## TEXT PASSAGE
+===+
Same performance, different theater: Alahverdian's first court appearance since Scottish extradition

Rhode Island conman and rape suspect Nicholas Alahverdian had his first court appearance Tuesday in Utah since being extradited from Scotland and continued his deception of attempting to be someone else.

The five-minute escapade, complete with muffled answers through an oxygen mask Alahverdian had revived using and his repeated interruptions, threw the court into confusion as it did so many times over two years in Edinburgh.

The judge, seemingly unaware of the Alahverdian backstory, wondered for a moment if she had the right suspect in front of her.

“Are you Mr. Rossi?,” the judge asked, using Alahverdian's former surname, which he is charged under.

Alahverdian mumbled.

“Is that a yes?” the judge asked.

Eventually, 36-year-old Alahverdian, who faked his death in February 2020, managed to say, using some kind of English accent, that his name was Arthur Knight Brown.

He gave his birthdate as “the 22nd of the eleventh, 1986.” His real birthday is July 11, 1987. Nov. 22 is the day in 1963 when Alahverdian’s idol, John F. Kennedy, was assassinated, a date family members say he never forgot.

A clerk interjected: “I think we are having a problem understanding who this person is.”

Finally, a prosecutor offered some clarity into what was going on: “Your honor this individual has been extradited and he has not admitted his name or birthdate accurately and so I don’t think we are going to be successful in that today either.”

Alahverdian, who is charged with two 2008 Utah rapes and a third sexual battery, interrupted: “Objection, my lady. That is complete hearsay.”

In this image taken from video, alleged U.S. fugitive Nicholas Alahverdian speaks during a hearing livestreamed on Jan. 16 in Salt Lake City. He denied being a man accused of faking his own death and fleeing the country to Europe to avoid rape charges. (KSTU via AP, Pool)
In this image taken from video, alleged U.S. fugitive Nicholas Alahverdian speaks during a hearing livestreamed on Jan. 16 in Salt Lake City. He denied being a man accused of faking his own death and fleeing the country to Europe to avoid rape charges. (KSTU via AP, Pool)

Alahverdian was arrested in December 2021 in a Glasgow hospital after authorities tracked him to the United Kingdom through his iCloud account on his cellular phone.

After a prolonged two-year court process, an extradition judge last August ruled the man before him – a man who he said was “as dishonest and deceitful as he is evasive and manipulative” – was indeed Alahverdian.

Alahverdian could offer only a bizarre defense: that hospital staff conspired to ink identifying tattoos on his arms while he was in a COVID coma and that someone else had sent his fingerprints to Utah to match those of the real Alahverdian. He also denied he was the person in Pawtucket police mug shots from a decade ago.
+===+
## DATA SECTION
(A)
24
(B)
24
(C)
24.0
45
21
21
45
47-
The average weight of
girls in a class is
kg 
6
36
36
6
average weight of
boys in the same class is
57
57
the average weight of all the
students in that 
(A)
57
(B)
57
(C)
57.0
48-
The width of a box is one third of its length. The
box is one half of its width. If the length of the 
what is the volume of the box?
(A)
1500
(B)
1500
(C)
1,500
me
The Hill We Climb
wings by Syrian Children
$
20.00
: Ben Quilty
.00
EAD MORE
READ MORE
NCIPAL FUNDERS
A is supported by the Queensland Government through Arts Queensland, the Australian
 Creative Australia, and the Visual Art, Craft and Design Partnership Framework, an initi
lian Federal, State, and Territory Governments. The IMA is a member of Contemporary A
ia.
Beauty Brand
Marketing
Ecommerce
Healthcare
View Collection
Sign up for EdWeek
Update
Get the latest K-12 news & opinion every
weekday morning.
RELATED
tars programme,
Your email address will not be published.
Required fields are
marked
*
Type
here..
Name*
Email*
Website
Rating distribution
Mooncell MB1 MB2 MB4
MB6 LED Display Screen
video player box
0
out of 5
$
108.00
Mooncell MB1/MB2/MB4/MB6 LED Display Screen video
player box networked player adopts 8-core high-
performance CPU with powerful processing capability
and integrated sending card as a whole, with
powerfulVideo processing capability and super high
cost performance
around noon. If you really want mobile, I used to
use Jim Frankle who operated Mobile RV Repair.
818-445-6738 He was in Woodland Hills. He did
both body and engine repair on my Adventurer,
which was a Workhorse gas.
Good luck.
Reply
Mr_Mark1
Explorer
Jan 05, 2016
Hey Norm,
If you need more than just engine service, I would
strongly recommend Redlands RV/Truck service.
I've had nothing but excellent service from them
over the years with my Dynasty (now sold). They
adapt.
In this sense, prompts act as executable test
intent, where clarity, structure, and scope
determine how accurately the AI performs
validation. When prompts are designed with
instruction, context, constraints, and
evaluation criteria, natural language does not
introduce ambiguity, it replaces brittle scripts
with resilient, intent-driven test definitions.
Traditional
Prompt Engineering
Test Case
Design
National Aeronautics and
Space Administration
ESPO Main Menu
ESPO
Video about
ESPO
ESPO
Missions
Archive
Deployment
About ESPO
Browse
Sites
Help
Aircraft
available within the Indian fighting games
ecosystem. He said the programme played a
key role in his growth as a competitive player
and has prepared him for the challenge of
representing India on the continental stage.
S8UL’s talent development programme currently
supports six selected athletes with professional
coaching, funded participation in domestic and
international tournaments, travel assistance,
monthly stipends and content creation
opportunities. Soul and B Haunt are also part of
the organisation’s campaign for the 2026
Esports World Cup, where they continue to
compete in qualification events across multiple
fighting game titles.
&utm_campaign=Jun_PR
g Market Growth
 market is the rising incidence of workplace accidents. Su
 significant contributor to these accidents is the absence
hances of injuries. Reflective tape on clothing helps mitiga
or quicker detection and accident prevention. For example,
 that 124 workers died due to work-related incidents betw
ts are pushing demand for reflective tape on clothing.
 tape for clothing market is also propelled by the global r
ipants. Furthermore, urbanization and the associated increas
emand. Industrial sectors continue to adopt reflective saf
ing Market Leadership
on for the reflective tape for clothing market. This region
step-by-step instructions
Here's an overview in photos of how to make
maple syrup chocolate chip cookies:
+===+
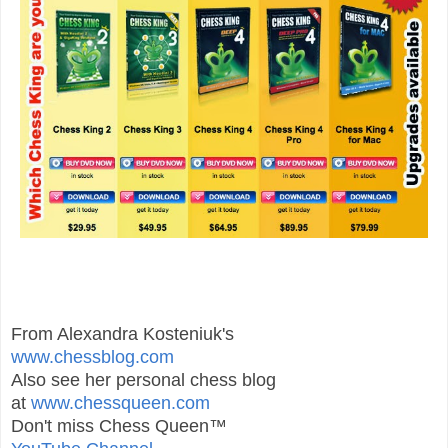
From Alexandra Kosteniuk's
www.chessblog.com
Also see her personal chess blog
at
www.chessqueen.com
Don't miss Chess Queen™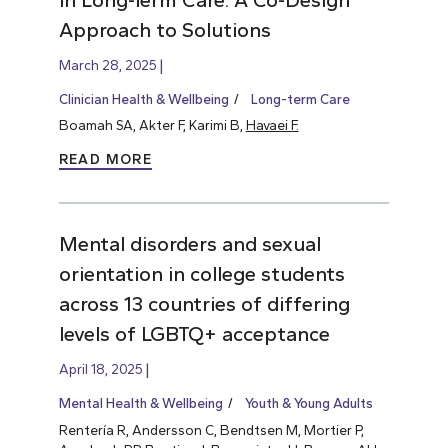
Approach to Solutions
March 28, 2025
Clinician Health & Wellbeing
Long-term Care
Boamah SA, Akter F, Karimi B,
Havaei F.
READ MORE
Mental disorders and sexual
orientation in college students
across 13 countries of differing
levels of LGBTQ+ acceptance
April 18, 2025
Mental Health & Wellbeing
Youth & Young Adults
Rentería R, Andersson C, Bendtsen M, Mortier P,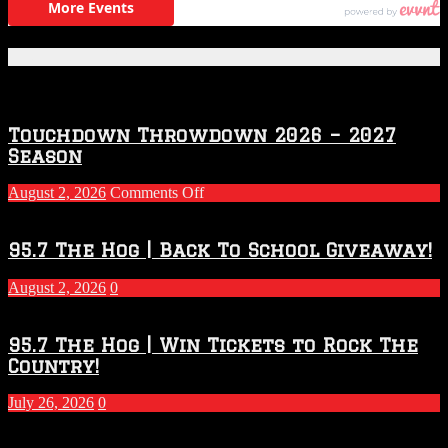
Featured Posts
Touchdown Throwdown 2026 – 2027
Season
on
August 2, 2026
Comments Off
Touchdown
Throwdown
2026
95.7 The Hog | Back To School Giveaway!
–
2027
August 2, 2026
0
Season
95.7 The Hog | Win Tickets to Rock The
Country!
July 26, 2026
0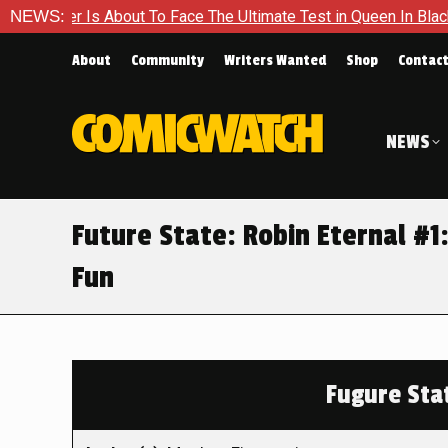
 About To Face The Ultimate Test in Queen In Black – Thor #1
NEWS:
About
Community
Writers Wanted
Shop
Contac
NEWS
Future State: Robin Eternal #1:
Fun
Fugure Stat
+===+
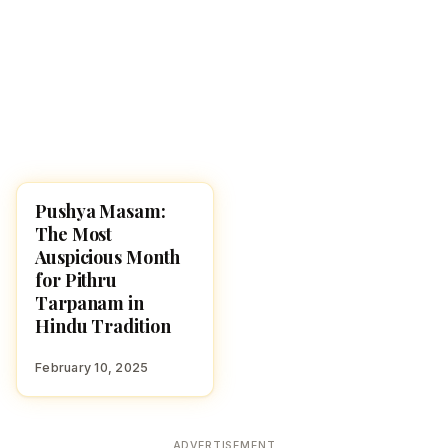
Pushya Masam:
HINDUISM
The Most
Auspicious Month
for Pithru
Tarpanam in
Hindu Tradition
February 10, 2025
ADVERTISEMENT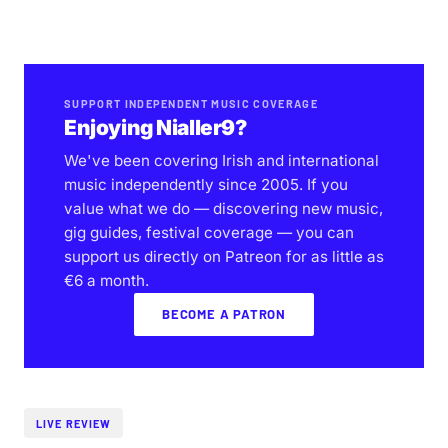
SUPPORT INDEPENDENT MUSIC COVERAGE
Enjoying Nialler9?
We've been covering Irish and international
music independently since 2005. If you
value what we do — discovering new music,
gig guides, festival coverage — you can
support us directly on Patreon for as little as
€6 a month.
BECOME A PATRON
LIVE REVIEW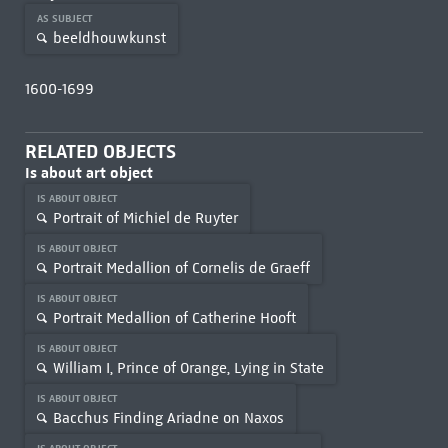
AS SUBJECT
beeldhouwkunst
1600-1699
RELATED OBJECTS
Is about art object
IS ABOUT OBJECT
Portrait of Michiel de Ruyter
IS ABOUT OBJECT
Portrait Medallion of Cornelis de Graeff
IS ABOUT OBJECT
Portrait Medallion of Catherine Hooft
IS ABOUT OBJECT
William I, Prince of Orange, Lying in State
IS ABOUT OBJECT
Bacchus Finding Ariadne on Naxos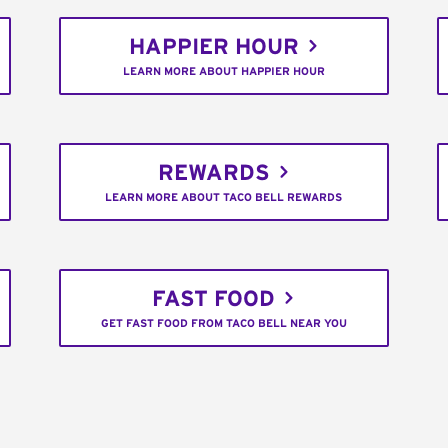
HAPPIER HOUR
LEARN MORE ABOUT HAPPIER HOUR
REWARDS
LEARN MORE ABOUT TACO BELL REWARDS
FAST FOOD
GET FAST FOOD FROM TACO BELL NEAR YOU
+===+
## TASKS
#1 Using the article on Alahverdian's court appearance, answer the following:
(a) What name did Alahverdian give the judge?
(b) Where was Alahverdian arrested in December 2021?
(c) How did authorities track him to the United Kingdom?
#2 Write out everything in the article on Alahverdian's court appearance from "Rhode Island conman" down to "the judge asked.".
The records that accompany this article were drawn from a separate source.

## ANSWERS FOR EACH ITEM
#1
(a) Arthur Knight Brown
(b) In a Glasgow hospital
(c) Through his iCloud account on his cellular phone

#2
Rhode Island conman and rape suspect Nicholas Alahverdian had his first court appearance Tuesday in Utah since being extradited from Scotland and continued his deception of attempting to be someone else.

The five-minute escapade, complete with muffled answers through an oxygen mask Alahverdian had revived using and his repeated interruptions, threw the court into confusion as it did so many times over two years in Edinburgh.

The judge, seemingly unaware of the Alahverdian backstory, wondered for a moment if she had the right suspect in front of her.

“Are you Mr. Rossi?,” the judge asked, using Alahverdian's former surname, which he is charged under.

Alahverdian mumbled.

“Is that a yes?” the judge asked.